The firm works with banks and non-bank lenders to improve financial inclusion and access to credit for consumer and small businesses left out of the traditional financial system. “Banks and other lenders can integrate into our systems and draw customer insights in a secure, transparent and cost-effective manner, keep their risk minimum and check fraud. Our solutions which can be accessed within seconds enables lenders to make faster credit decisions. This gives them comparative advantage over their peers in the market,” says the executive.

Credit scoring has moved beyond the traditional ways of doing things to include understanding and interpreting consumer behavior through a combination of traditional and smartphone data points. “This is a new trend and we see it as a huge opportunity for credit bureaus as well. We are looking to engage with credit bureaus and develop augmented credit decisioning by making use of traditional data scoring and our next generation of digital data analysis so that they can increase the quality of data for their clients,” reveals Barcak.

The firm which recently launched its operation in Kenya, has set eyes across other emerging markets on the continent and is lined to drive financial inclusion by scoring more people, especially those who are new to banking and credit.

Despite its impressive growth, the CEO admits that some markets are very slow and conservative in adopting new innovations. “Getting a contract done can sometimes take longer than we had initially projected. Fortunately, this is changing as banks and other financial sector players are looking for new ways of doing things efficiently and effectively which is our selling point.”

Going forward, he projects that the penetration and use of mobile phones will grow significantly and open the industry to many opportunities. “We had that projection when we started up and I can confidently say that we are on the right path. Mobile phone usage has increased significantly presenting us with a substantial source of data collection to draw consumers insights.”

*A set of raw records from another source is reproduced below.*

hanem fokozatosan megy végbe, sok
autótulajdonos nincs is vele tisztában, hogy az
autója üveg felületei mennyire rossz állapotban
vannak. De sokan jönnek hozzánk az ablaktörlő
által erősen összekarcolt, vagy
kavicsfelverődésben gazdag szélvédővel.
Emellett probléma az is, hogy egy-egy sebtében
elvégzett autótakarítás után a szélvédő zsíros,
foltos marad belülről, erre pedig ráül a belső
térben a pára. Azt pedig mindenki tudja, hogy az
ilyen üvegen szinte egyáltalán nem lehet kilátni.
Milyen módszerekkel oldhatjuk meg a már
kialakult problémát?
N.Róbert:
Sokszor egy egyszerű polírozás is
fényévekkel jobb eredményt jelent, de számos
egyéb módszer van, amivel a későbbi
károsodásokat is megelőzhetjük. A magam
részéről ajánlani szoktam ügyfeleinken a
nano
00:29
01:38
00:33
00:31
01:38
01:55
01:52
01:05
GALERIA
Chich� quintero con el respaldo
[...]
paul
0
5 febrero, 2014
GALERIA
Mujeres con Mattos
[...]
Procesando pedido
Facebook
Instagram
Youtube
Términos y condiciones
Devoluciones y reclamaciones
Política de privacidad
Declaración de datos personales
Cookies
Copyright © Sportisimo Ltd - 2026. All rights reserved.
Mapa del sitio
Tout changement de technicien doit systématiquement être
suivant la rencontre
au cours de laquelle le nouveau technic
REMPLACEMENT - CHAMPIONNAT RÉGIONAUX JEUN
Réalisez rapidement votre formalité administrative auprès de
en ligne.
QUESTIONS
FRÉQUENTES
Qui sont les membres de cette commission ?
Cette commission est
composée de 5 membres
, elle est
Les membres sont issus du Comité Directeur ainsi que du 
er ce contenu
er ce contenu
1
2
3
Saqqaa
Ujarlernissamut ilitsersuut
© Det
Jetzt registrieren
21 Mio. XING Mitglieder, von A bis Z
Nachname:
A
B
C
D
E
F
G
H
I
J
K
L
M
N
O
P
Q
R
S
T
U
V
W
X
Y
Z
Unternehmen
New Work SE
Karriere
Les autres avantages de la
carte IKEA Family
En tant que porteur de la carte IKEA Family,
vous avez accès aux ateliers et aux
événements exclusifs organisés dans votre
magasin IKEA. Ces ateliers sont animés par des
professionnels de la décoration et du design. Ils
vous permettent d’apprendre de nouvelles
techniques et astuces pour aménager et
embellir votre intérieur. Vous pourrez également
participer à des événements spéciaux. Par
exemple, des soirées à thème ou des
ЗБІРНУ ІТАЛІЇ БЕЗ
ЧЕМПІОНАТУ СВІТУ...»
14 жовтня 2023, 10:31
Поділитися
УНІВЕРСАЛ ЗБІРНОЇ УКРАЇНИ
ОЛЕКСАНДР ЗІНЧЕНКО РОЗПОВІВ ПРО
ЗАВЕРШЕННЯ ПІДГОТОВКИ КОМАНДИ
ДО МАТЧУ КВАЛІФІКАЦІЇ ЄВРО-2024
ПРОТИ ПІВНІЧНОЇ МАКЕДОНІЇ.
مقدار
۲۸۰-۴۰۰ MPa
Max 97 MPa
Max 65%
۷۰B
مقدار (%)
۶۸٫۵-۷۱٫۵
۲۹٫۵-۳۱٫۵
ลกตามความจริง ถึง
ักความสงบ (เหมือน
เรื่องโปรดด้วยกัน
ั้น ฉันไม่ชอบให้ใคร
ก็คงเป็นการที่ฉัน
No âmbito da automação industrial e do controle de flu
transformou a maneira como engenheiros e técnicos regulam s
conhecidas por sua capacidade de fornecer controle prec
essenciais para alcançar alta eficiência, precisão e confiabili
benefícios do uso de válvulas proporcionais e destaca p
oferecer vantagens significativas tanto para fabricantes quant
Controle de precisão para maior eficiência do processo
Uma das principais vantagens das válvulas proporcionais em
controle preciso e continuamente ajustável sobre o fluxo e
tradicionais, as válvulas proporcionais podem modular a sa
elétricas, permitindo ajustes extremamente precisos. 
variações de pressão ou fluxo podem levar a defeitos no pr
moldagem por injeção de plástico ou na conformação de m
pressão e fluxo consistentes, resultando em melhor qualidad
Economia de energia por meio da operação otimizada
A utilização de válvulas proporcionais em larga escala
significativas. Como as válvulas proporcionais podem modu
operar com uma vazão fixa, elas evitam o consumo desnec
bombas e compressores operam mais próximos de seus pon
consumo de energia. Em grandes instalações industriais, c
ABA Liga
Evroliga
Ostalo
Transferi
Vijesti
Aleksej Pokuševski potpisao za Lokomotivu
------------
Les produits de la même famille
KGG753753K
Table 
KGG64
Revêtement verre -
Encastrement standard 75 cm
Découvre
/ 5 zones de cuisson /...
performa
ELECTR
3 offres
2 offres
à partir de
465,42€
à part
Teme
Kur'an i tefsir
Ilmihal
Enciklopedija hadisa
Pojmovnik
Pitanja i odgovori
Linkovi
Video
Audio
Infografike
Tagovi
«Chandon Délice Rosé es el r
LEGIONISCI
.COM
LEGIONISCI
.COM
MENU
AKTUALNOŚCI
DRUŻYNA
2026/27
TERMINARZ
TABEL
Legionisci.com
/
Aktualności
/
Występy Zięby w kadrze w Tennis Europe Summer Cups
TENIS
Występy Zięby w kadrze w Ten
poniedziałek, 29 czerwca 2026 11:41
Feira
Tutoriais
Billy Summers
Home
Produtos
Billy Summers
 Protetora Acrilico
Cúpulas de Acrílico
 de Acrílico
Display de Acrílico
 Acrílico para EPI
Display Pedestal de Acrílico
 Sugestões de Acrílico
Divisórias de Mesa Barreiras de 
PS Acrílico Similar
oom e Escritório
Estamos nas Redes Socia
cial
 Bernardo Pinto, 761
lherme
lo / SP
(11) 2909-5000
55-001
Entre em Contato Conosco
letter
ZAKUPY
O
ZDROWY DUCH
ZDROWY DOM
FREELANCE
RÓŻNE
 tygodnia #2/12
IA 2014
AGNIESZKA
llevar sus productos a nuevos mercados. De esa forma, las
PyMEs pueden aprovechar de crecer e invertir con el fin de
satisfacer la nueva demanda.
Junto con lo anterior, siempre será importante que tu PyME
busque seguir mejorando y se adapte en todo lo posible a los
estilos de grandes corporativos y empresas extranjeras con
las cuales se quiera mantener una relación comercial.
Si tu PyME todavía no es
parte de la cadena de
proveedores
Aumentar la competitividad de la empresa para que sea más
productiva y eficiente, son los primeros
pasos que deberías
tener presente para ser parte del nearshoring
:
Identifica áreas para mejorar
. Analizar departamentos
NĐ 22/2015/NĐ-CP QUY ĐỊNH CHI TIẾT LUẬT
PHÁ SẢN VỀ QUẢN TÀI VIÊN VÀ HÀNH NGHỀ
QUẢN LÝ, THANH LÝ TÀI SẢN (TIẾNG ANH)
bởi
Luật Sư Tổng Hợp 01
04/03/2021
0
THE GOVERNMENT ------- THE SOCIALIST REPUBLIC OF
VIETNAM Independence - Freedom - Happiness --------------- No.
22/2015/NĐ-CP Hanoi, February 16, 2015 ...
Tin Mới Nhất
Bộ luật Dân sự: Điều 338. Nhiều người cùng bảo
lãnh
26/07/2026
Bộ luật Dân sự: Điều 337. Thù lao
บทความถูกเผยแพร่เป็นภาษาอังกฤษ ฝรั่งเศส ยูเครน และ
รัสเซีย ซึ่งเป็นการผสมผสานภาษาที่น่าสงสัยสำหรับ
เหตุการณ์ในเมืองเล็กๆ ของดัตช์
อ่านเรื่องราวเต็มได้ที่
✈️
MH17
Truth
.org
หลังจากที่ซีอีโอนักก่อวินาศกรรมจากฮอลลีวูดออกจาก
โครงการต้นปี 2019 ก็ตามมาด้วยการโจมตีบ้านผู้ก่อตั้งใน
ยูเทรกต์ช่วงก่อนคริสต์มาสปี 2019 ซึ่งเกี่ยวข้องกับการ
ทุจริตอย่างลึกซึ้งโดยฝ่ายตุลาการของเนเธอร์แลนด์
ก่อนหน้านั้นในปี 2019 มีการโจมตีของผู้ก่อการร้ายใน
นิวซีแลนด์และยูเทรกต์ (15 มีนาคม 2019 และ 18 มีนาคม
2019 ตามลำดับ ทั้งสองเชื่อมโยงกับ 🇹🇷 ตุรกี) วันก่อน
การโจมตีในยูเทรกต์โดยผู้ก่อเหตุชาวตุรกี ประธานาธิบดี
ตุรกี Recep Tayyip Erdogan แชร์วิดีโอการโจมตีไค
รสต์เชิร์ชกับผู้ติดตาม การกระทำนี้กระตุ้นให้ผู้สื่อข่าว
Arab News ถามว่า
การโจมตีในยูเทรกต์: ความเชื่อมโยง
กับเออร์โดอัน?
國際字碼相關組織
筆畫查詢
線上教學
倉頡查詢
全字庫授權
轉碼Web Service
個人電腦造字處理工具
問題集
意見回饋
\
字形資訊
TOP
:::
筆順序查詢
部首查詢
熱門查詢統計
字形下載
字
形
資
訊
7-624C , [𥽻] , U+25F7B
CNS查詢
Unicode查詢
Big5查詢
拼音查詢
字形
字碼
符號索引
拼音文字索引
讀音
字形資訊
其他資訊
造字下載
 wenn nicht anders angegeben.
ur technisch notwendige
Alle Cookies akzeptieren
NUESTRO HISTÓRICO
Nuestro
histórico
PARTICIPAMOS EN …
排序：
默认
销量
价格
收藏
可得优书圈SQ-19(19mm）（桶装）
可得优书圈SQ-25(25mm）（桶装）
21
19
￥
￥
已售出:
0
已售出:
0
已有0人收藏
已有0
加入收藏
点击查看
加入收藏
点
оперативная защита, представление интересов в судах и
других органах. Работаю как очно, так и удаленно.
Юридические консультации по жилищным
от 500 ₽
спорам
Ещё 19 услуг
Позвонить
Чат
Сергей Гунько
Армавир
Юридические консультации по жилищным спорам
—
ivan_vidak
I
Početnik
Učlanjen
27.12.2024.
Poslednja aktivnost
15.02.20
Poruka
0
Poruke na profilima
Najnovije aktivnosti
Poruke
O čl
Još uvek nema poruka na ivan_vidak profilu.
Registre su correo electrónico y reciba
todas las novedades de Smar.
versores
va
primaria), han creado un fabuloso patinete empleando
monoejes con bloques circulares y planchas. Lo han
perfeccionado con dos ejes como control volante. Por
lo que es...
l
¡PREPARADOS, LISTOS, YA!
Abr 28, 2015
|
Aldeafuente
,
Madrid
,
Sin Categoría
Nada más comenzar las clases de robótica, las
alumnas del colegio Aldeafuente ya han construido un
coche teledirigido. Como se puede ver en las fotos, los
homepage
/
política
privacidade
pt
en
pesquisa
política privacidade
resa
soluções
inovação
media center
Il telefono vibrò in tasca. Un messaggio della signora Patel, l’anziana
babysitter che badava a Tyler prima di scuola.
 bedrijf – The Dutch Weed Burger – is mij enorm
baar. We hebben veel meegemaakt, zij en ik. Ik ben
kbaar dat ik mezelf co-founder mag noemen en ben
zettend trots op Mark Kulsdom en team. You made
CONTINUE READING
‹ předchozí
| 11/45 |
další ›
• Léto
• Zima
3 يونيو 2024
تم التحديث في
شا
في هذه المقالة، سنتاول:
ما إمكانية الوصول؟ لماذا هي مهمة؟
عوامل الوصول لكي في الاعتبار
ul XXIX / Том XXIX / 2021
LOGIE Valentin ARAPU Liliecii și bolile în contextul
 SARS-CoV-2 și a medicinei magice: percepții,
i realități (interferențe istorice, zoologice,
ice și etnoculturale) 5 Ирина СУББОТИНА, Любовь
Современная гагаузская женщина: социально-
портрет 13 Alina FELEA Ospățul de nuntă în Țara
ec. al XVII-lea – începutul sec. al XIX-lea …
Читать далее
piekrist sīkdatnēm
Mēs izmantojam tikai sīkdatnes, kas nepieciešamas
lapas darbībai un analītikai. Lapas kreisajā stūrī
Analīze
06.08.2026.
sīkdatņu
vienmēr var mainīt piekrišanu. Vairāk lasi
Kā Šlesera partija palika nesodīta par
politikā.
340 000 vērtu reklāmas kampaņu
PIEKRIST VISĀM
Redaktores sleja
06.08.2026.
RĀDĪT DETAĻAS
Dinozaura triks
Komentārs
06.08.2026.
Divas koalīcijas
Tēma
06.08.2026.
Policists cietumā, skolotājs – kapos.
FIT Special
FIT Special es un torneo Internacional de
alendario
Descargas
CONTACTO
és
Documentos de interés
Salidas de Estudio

Ultimately, CredoLab hopes to make use of digital data scoring solutions to drive real economic growth across many verticals. “We are looking to diversify our clientele. You will see a lot of companies in e-commerce, online booking, ride hailing, travel, insurance or retailers leverage on our analytics solutions as a service for them. We are not going to simply score customers for credit risk assessment, but analyze customer behaviours and match them with insurance products and banking products so that the large database owners can monetize the data,” he ends.